Your teeth are the strongest structures in your body covered and protected by enamel, which is the hardest structure in the human body stronger than your bones.Your teeth are firmly anchored to your jaw bones by gum tissue. Gums are the soft, pink structures that guard and cover the jaw bone and part of the tooth structure. Periodontitis is an infection of gum tissues that hold your teeth in place. Swollen and erythematous gums are a result of periodontal disease that makes your teeth loose. Healthy gums adhere to the tooth structure firmly whereas inflamed gums as in (gingivitis) do not hold on to your teeth due to bacterial infection. Gum treatment if not treated early will result in the loss of supporting bone and the teeth.
What are the supporting structures of the tooth?
Periodontium accommodates investing and supporting tissues of the tooth like gingiva(gums), periodontal fibres and supporting bone. Gingiva or gums serve the main function of which is protecting the underlying tissues and attachment apparatus to the tooth. These are specifically structured to function against mechanical and microbial damage. They act as a barrier to the penetration by microbes and noxious agents into deeper tissues.
How gum diseases affect the tooth?
Gum diseases include gingivitis and periodontitis. Gingivitis is the inflammation of gums. Periodontitis is a severe form of gingivitis where infection of gums extends down the supporting structures.Some people have severe gingivitis for many years without developing periodontitis. Others may develop periodontitis at early ages, without first having significant gingivitis.
Plaque is the essential driver of gingivitis.It starts with bacterial development in your mouth. Microbes in plaque cause structural and functional changes in gingiva. The teeth are still immovably planted in their attachments at this stage. No irreversible bone or other tissue harm has happened during this period. At this point when gum disease is left untreated, it can progress to periodontitis. Gingivitis typically goes before periodontitis. Notwithstanding, it is imperative to realize that not all gum diseases advances to periodontitis.

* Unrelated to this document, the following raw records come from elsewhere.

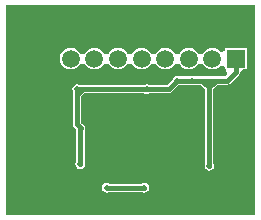
<source format=gbl>
G04*
G04 #@! TF.GenerationSoftware,Altium Limited,Altium Designer,20.0.13 (296)*
G04*
G04 Layer_Physical_Order=2*
G04 Layer_Color=16711680*
%FSLAX25Y25*%
%MOIN*%
G70*
G01*
G75*
%ADD14C,0.00800*%
%ADD25C,0.01500*%
%ADD26C,0.05906*%
%ADD27R,0.05906X0.05906*%
%ADD28C,0.01968*%
G36*
X487000Y226000D02*
X404000D01*
Y296000D01*
X487000D01*
Y226000D01*
D02*
G37*
%LPC*%
G36*
X472748Y281583D02*
X471821Y281461D01*
X470956Y281103D01*
X470214Y280534D01*
X469645Y279792D01*
X469623Y279739D01*
X467999D01*
X467977Y279792D01*
X467408Y280534D01*
X466666Y281103D01*
X465801Y281461D01*
X464874Y281583D01*
X463947Y281461D01*
X463082Y281103D01*
X462340Y280534D01*
X461771Y279792D01*
X461749Y279739D01*
X460125D01*
X460103Y279792D01*
X459534Y280534D01*
X458792Y281103D01*
X457928Y281461D01*
X457000Y281583D01*
X456073Y281461D01*
X455208Y281103D01*
X454466Y280534D01*
X453897Y279792D01*
X453875Y279739D01*
X452251D01*
X452229Y279792D01*
X451660Y280534D01*
X450918Y281103D01*
X450053Y281461D01*
X449126Y281583D01*
X448199Y281461D01*
X447334Y281103D01*
X446592Y280534D01*
X446023Y279792D01*
X446001Y279739D01*
X444377D01*
X444355Y279792D01*
X443786Y280534D01*
X443044Y281103D01*
X442179Y281461D01*
X441252Y281583D01*
X440324Y281461D01*
X439460Y281103D01*
X438718Y280534D01*
X438149Y279792D01*
X438127Y279739D01*
X436503D01*
X436481Y279792D01*
X435912Y280534D01*
X435170Y281103D01*
X434305Y281461D01*
X433378Y281583D01*
X432450Y281461D01*
X431586Y281103D01*
X430844Y280534D01*
X430275Y279792D01*
X430253Y279739D01*
X428629D01*
X428607Y279792D01*
X428038Y280534D01*
X427296Y281103D01*
X426431Y281461D01*
X425504Y281583D01*
X424577Y281461D01*
X423712Y281103D01*
X422970Y280534D01*
X422401Y279792D01*
X422043Y278927D01*
X421920Y278000D01*
X422043Y277073D01*
X422401Y276208D01*
X422970Y275466D01*
X423712Y274897D01*
X424577Y274539D01*
X425504Y274417D01*
X426431Y274539D01*
X427296Y274897D01*
X428038Y275466D01*
X428607Y276208D01*
X428629Y276261D01*
X430253D01*
X430275Y276208D01*
X430844Y275466D01*
X431586Y274897D01*
X432450Y274539D01*
X433378Y274417D01*
X434305Y274539D01*
X435170Y274897D01*
X435912Y275466D01*
X436481Y276208D01*
X436503Y276261D01*
X438127D01*
X438149Y276208D01*
X438718Y275466D01*
X439460Y274897D01*
X440324Y274539D01*
X441252Y274417D01*
X442179Y274539D01*
X443044Y274897D01*
X443786Y275466D01*
X444355Y276208D01*
X444377Y276261D01*
X446001D01*
X446023Y276208D01*
X446592Y275466D01*
X447334Y274897D01*
X448199Y274539D01*
X449126Y274417D01*
X450053Y274539D01*
X450918Y274897D01*
X451660Y275466D01*
X452229Y276208D01*
X452251Y276261D01*
X453875D01*
X453897Y276208D01*
X454466Y275466D01*
X455208Y274897D01*
X456073Y274539D01*
X457000Y274417D01*
X457928Y274539D01*
X458792Y274897D01*
X459534Y275466D01*
X460103Y276208D01*
X460125Y276261D01*
X461749D01*
X461771Y276208D01*
X462340Y275466D01*
X463082Y274897D01*
X463947Y274539D01*
X464874Y274417D01*
X465801Y274539D01*
X466666Y274897D01*
X467408Y275466D01*
X467977Y276208D01*
X467999Y276261D01*
X469623D01*
X469645Y276208D01*
X470214Y275466D01*
X470956Y274897D01*
X471821Y274539D01*
X472748Y274417D01*
X473675Y274539D01*
X474540Y274897D01*
X475282Y275466D01*
X475569Y275841D01*
X477069Y275399D01*
Y274447D01*
X477096D01*
X477694Y273078D01*
X476903Y272085D01*
X474000D01*
X474000Y272085D01*
X474000Y272085D01*
X466792D01*
X466618Y272201D01*
X466000Y272324D01*
X465382Y272201D01*
X465208Y272085D01*
X461792D01*
X461618Y272201D01*
X461000Y272324D01*
X460382Y272201D01*
X459858Y271851D01*
X459508Y271327D01*
X459467Y271122D01*
X457576Y269231D01*
X451646D01*
X451473Y269347D01*
X450854Y269470D01*
X450236Y269347D01*
X450063Y269231D01*
X428437D01*
X428264Y269347D01*
X427646Y269470D01*
X427028Y269347D01*
X426504Y268997D01*
X426153Y268473D01*
X426030Y267854D01*
X426153Y267236D01*
X426269Y267063D01*
Y266000D01*
Y256127D01*
X426374Y255600D01*
X426672Y255153D01*
X427227Y254599D01*
X427299Y254236D01*
X427342Y254172D01*
Y243755D01*
X427153Y243473D01*
X427030Y242854D01*
X427153Y242236D01*
X427503Y241712D01*
X428027Y241362D01*
X428646Y241239D01*
X429264Y241362D01*
X429788Y241712D01*
X430138Y242236D01*
X430261Y242854D01*
X430138Y243473D01*
X430095Y243537D01*
Y253954D01*
X430284Y254236D01*
X430407Y254854D01*
X430284Y255472D01*
X429934Y255996D01*
X429410Y256347D01*
X429363Y256356D01*
X429022Y256697D01*
Y265430D01*
X430070Y266478D01*
X450063D01*
X450236Y266362D01*
X450854Y266239D01*
X451473Y266362D01*
X451646Y266478D01*
X458146D01*
X458672Y266583D01*
X459119Y266881D01*
X461414Y269176D01*
X461618Y269216D01*
X461792Y269332D01*
X465208D01*
X465382Y269216D01*
X466000Y269093D01*
X466618Y269216D01*
X466792Y269332D01*
X468847D01*
X470332Y267847D01*
Y243146D01*
X470216Y242972D01*
X470093Y242354D01*
X470216Y241736D01*
X470567Y241212D01*
X471091Y240862D01*
X471709Y240739D01*
X472327Y240862D01*
X472851Y241212D01*
X473201Y241736D01*
X473324Y242354D01*
X473201Y242972D01*
X473085Y243146D01*
Y267847D01*
X474570Y269332D01*
X477709D01*
X478235Y269437D01*
X478682Y269735D01*
X481595Y272649D01*
X481894Y273095D01*
X481998Y273622D01*
X483114Y274447D01*
X484175D01*
Y281553D01*
X477069D01*
Y280601D01*
X475569Y280159D01*
X475282Y280534D01*
X474540Y281103D01*
X473675Y281461D01*
X472748Y281583D01*
D02*
G37*
G36*
X450000Y236615D02*
X449382Y236492D01*
X449208Y236377D01*
X438292D01*
X438118Y236492D01*
X437500Y236615D01*
X436882Y236492D01*
X436358Y236142D01*
X436008Y235618D01*
X435885Y235000D01*
X436008Y234382D01*
X436358Y233858D01*
X436882Y233508D01*
X437500Y233385D01*
X438118Y233508D01*
X438292Y233624D01*
X449208D01*
X449382Y233508D01*
X450000Y233385D01*
X450618Y233508D01*
X451142Y233858D01*
X451492Y234382D01*
X451615Y235000D01*
X451492Y235618D01*
X451142Y236142D01*
X450618Y236492D01*
X450000Y236615D01*
D02*
G37*
%LPD*%
D14*
X445143Y242016D02*
Y242357D01*
D25*
X469417Y270709D02*
X471854D01*
X469417D02*
X471709Y268417D01*
X466000Y270709D02*
X469417D01*
X471709Y268417D02*
Y270563D01*
X474000Y270709D02*
X477709D01*
X471854D02*
X474000D01*
X471709Y242354D02*
Y268417D01*
X474000Y270709D01*
X471709Y270563D02*
X471854Y270709D01*
X428646Y242854D02*
X428719Y242927D01*
Y254782D01*
X428791Y254854D01*
X437500Y235000D02*
X450000D01*
X429500Y267854D02*
X450854D01*
X427646D02*
X429500D01*
X427646Y266000D02*
Y267854D01*
Y256127D02*
Y266000D01*
X429500Y267854D01*
X427646Y256127D02*
X428791Y254981D01*
Y254854D02*
Y254981D01*
X480622Y273622D02*
Y278000D01*
X477709Y270709D02*
X480622Y273622D01*
X461000Y270709D02*
X466000D01*
X450854Y267854D02*
X458146D01*
X461000Y270709D01*
D26*
X464874Y278000D02*
D03*
X409756D02*
D03*
X417630D02*
D03*
X425504D02*
D03*
X433378D02*
D03*
X441252D02*
D03*
X449126D02*
D03*
X457000D02*
D03*
X472748D02*
D03*
D27*
X480622D02*
D03*
D28*
X454000Y252000D02*
D03*
X471709Y242354D02*
D03*
X446500Y247500D02*
D03*
X451500Y255500D02*
D03*
X461500Y248209D02*
D03*
X456500D02*
D03*
X437500Y235000D02*
D03*
X443146Y229146D02*
D03*
X428646Y242854D02*
D03*
X428791Y254854D02*
D03*
X466000Y270709D02*
D03*
X461000D02*
D03*
X450854Y267854D02*
D03*
X427646D02*
D03*
X445143Y242016D02*
D03*
X450000Y235000D02*
D03*
M02*

</source>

Periodontitis happens when inflammation extends from gums to the supporting structures of the tooth. Periodontitis is one of the main causes of tooth loss. It can affect people of any age including young children.In an individual with periodontitis, the internal layer of the gum and bone draw away from the teeth and structure pockets. These pockets gather flotsam and jetsam and can get contaminated. The body’s resistant framework battles the microscopic organisms as the plaque spreads and develops underneath the gum line. Infection weakens the attachments, destroys the bone that holds the teeth in place and eventually loosens the teeth.
What causes gum disease?
Plaque is the primary cause of gum diseases. However, there are other causes which are also not uncommon.
- Plaque: The most common culprit of gum diseases is plaque. Plaque is the layer of microbes, saliva and food around the tooth.Plaque buildup can be controlled by daily brushing and flossing. Plaque gets hardened over time and forms tartar. Tartar is not possible to remove by only brushing. Professional cleaning is required to eliminate hardened plaque. These microbes present in the plaque seep into the spaces around the tooth and cause infection of gums.
- Smoking interferes with the normal function of gum tissue cells, making your teeth more vulnerable to infections like gum disease. Prognosis of gum treatment is also poor if smoking is continued during and after the treatment.
- Hormonal changes during pregnancy, pubescence which make gums more susceptible to gum diseases.
- Certain diseases like HIV, diabetes, malignant conditions etc. are more prone to develop gum diseases as well.
- Genetic or hereditary where gum illness runs in family.
- Certain medications which decrease salivary flow and tend to make your mouth more liable to gum diseases.
What are the signs of gum disease?
Symptoms of gum disease may go unnoticed until an advanced stage of the disease.However, alarming signs of gum disease include the following:
- Red, swollen or tender gums
- Bleeding from gums while brushing, flossing, or eating hard food
- Gums that are receding or pulling away from the teeth, causing the teeth to look longer than before
- Loose teeth
- Pus around the gums
- constant bad breath
- changes in bite
Treatment of gum disease:
Failing to spot the signs of gum disease can have serious consequences like tooth loss. If diagnosed early, treatment options are less invasive. Gingivitis can usually be reversed by regular professional teeth cleaning followed by a regimen of daily brushing and flossing and regular in office cleaning. If gingivitis is not treated, it can progress to periodontitis which may require surgical intervention like flap surgery, bone graft etc.